When I was in college, the same roommate who believed God had told her who she was going to marry also told me, some time later, that she could hear the voice of Satan tempting her in her head. I believed her, and I wasn’t the only one. Our entire evangelical friend network believed her. None of us considered that she might have been mentally ill. None of us tried to get her help. It was only when her downward spiral became so pronounced that we became genuinely worried about her health that we reached out to staff in our residence hall for help. Her parents took her to a psychologist, and, sure enough, she received a diagnosis and medication.

I am not disputing that Laney was mentally ill. I worry, rather, that a belief that God can and does speak directly to his followers can serve to mask and hide symptoms of mental illness, because these symptoms appear, instead, normal.
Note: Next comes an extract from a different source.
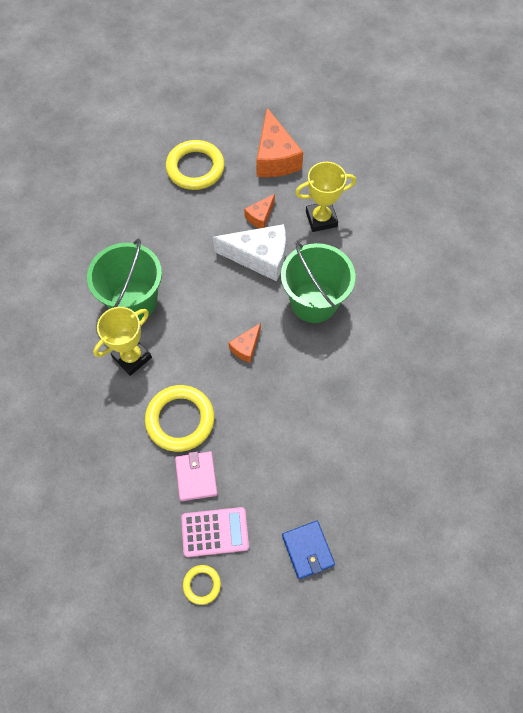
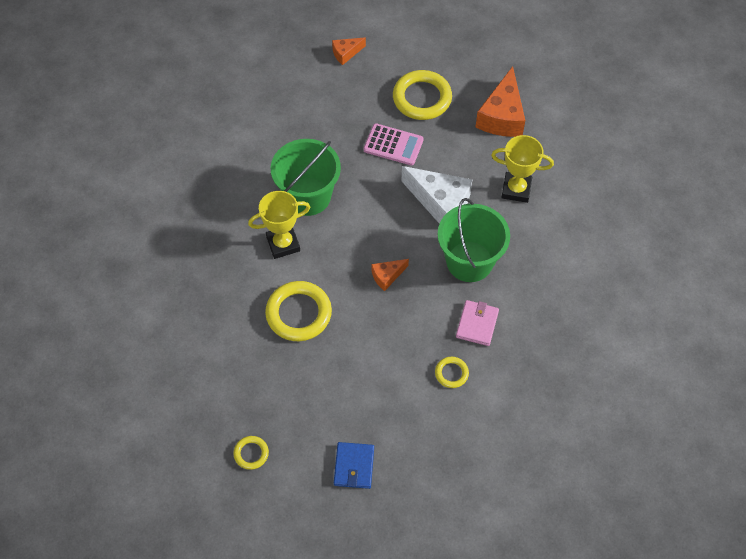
camera: 25 degrees right, 5 degrees down
pink wallet [175,451,218,501] -> pink wallet moved to [456,300,499,346]
pink calculator [181,507,249,557] -> pink calculator moved to [364,124,424,165]
orange cheese [244,194,275,228] -> orange cheese moved to [332,37,366,65]
none -> yellow ring [435,357,469,388]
Ordinarily, if someone is hearing voices in their head, their friends encourage them to see someone and get help. People aren’t supposed to hear voices in their head. But when I met someone who was hearing voices in her head, as a young evangelical adult, I thought it was normal because that was the template my religion had provided me. So I did nothing, and it got worse.

Did something similar happen in Laney’s case? Some time before she killed her sons she told the congregation at the Assembly of God church she attended that God had revealed to her that the world was ending and that she needed to get her house in order. How did her church respond? The Assemblies of God is a Pentecostal denomination that believes in prophesy. I’ve been to charismatic services where individuals stand and make prophesies, and everyone believes them and affirms them. Did Laney’s congregation respond the same way?

Perhaps even more than other Christian denominations, Assemblies of God churches emphasize the belief that individuals can hear directly from God. Indeed, when Karl Harris, the pastor of another Assemblies of God church, was interviewed in an article about the Laney case, he doubled down on his belief that God speaks directly to his followers, and that they can know his voice:

“In a way, [cases like these] can [give Christianity a bad name]. But the Bible also says (quoting Jesus Christ), ‘My sheep will hear my voice… and a stranger they will not hear… they will not listen to the voice of a stranger.’ And that tells us we can really know the voice of God,” Harris said.

How would attending a congregation like this—her life was said to center on her church—affect a woman like Deanna Laney? Greta may not have gotten the answer she wanted from Debi Pearl, but the rest of us certainly have a lot to think about.